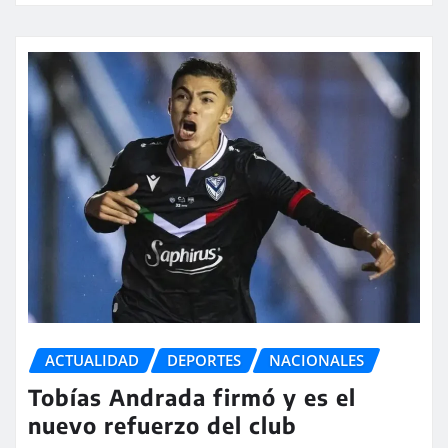
ACTUALIDAD
DEPORTES
NACIONALES
Tobías Andrada firmó y es el
nuevo refuerzo del club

──────────

Work instructions
The records above, minus their pictures, are to be returned word for word.

Task output
ACTUALIDAD
DEPORTES
NACIONALES
Tobías Andrada firmó y es el
nuevo refuerzo del club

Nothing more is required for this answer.